I've been on either end of it. More on the being bullied, but I have done some bullying before, not that that's how I thought about it at the time. It's pretty shameful, but I can also see why I did it. Mostly it was to fit in with people (even though they were people I didn't really like - how's that for dumb?)
I have, and MANY others I can imagine, have teased or excluded someone in order to 'fit in'. Like you said, I did this on occasion to be 'in' with people I didn't really care for mainly because of these pressures. As I get older, I like to hope I am reducing some of this inadvertent bullying, especially exclusion, which is often overlooked. I am one of those people that feels extreme guilt about a couple of seemingly minor incidences of bullying, for example, not letting someone sign my year book, claiming, " the blank pages were all full". Certainly I can justify that I didn't really know this girl well, she may have developed a crush on me since I was one of the few people who was nice to her, but...man, it's so petty to risk someone else's feelings over something as minute as a yearbook note.
And, of course, like anyone, I have also endure many forms of bullying.
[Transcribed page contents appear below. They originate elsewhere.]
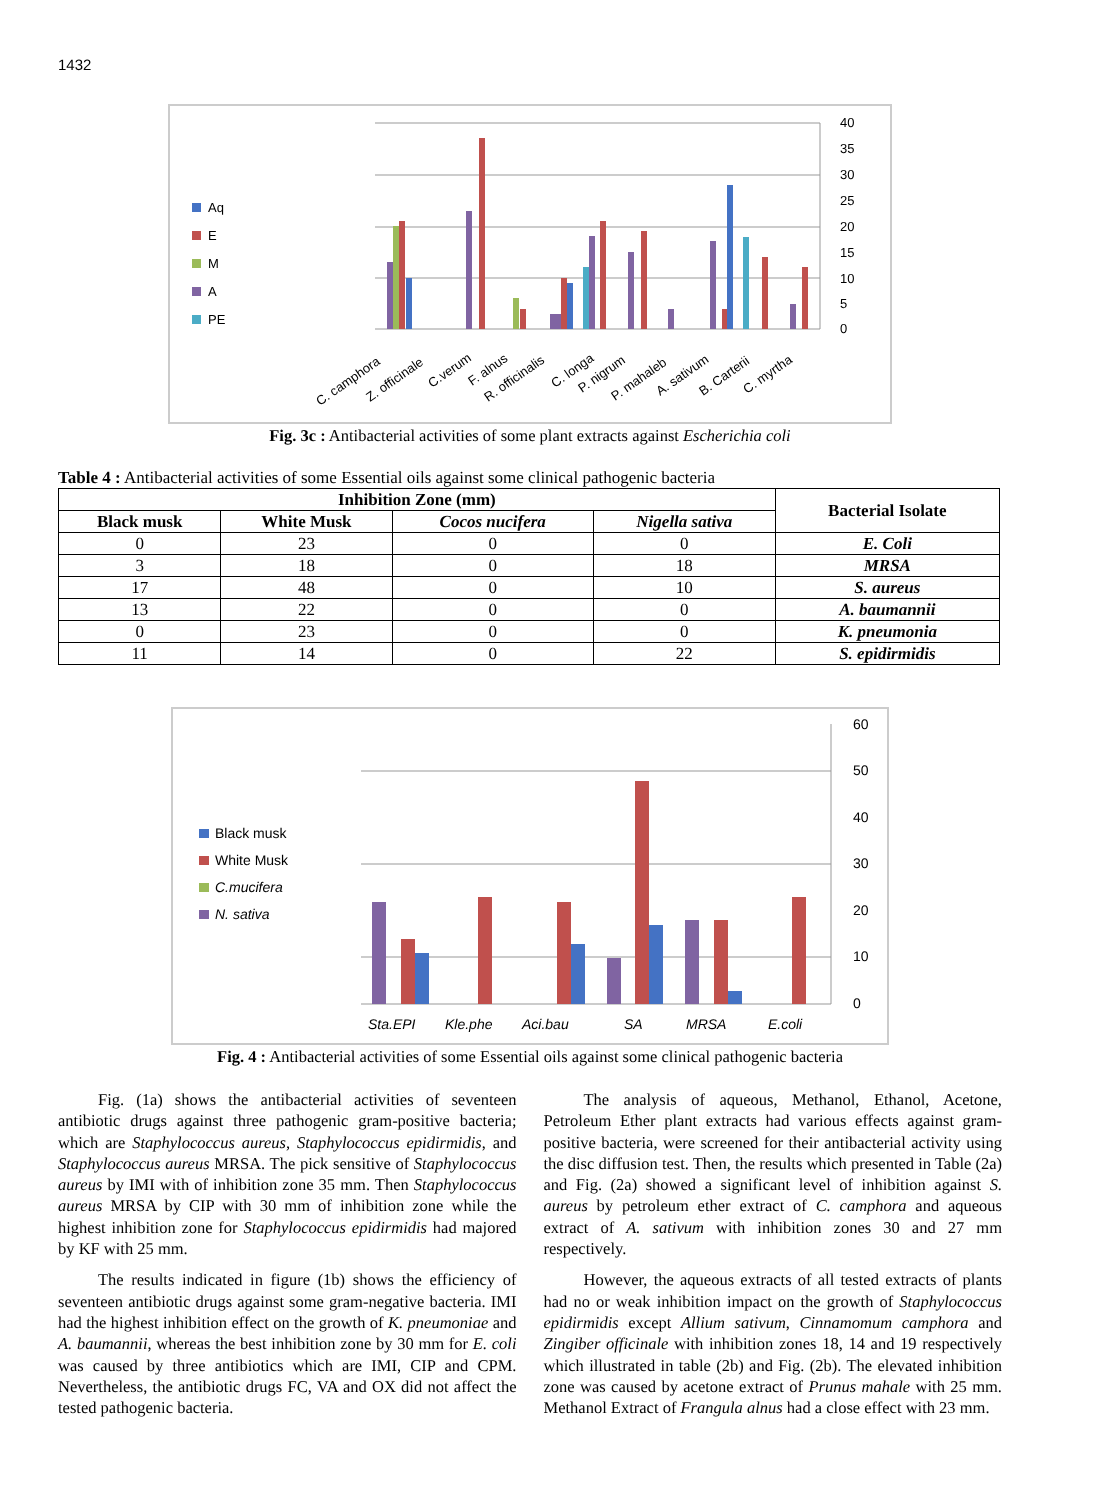1432
40
35
30
25
20
15
10
5
0
Aq
E
M
A
PE
C. camphora
Z. officinale
C.verum
F. alnus
R. officinalis
C. longa
P. nigrum
P. mahaleb
A. sativum
B. Carterii
C. myrtha
Fig. 3c : Antibacterial activities of some plant extracts against Escherichia coli
Table 4 : Antibacterial activities of some Essential oils against some clinical pathogenic bacteria
| Inhibition Zone (mm) | | | | Bacterial Isolate |
| --- | --- | --- | --- | --- |
| Black musk | White Musk | Cocos nucifera | Nigella sativa | |
| 0 | 23 | 0 | 0 | E. Coli |
| 3 | 18 | 0 | 18 | MRSA |
| 17 | 48 | 0 | 10 | S. aureus |
| 13 | 22 | 0 | 0 | A. baumannii |
| 0 | 23 | 0 | 0 | K. pneumonia |
| 11 | 14 | 0 | 22 | S. epidirmidis |
60
50
40
30
20
10
0
Black musk
White Musk
C.mucifera
N. sativa
Sta.EPI
Kle.phe
Aci.bau
SA
MRSA
E.coli
Fig. 4 : Antibacterial activities of some Essential oils against some clinical pathogenic bacteria
Fig. (1a) shows the antibacterial activities of seventeen antibiotic drugs against three pathogenic gram-positive bacteria; which are Staphylococcus aureus, Staphylococcus epidirmidis, and Staphylococcus aureus MRSA. The pick sensitive of Staphylococcus aureus by IMI with of inhibition zone 35 mm. Then Staphylococcus aureus MRSA by CIP with 30 mm of inhibition zone while the highest inhibition zone for Staphylococcus epidirmidis had majored by KF with 25 mm.
The results indicated in figure (1b) shows the efficiency of seventeen antibiotic drugs against some gram-negative bacteria. IMI had the highest inhibition effect on the growth of K. pneumoniae and A. baumannii, whereas the best inhibition zone by 30 mm for E. coli was caused by three antibiotics which are IMI, CIP and CPM. Nevertheless, the antibiotic drugs FC, VA and OX did not affect the tested pathogenic bacteria.
The analysis of aqueous, Methanol, Ethanol, Acetone, Petroleum Ether plant extracts had various effects against gram-positive bacteria, were screened for their antibacterial activity using the disc diffusion test. Then, the results which presented in Table (2a) and Fig. (2a) showed a significant level of inhibition against S. aureus by petroleum ether extract of C. camphora and aqueous extract of A. sativum with inhibition zones 30 and 27 mm respectively.
However, the aqueous extracts of all tested extracts of plants had no or weak inhibition impact on the growth of Staphylococcus epidirmidis except Allium sativum, Cinnamomum camphora and Zingiber officinale with inhibition zones 18, 14 and 19 respectively which illustrated in table (2b) and Fig. (2b). The elevated inhibition zone was caused by acetone extract of Prunus mahale with 25 mm. Methanol Extract of Frangula alnus had a close effect with 23 mm.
And, thinking how I felt, in makes me feel even more ashamed for any behaviors I had engaged in. Though, despite the apparent subjectivity, I would guess I have bullied others less than acts of bullying against me. With that said, overtime, any form of exclusion or rude remarks slung at me really doesn't get to me much at all anymore. Moreover, with more confidence and immunity to these sorts of exchanges, the frequency of them are very low as well. I have just tried to be independent and amiable to others, and being positive, successful, and confident during the post-high school years has almost completely taken the target off me.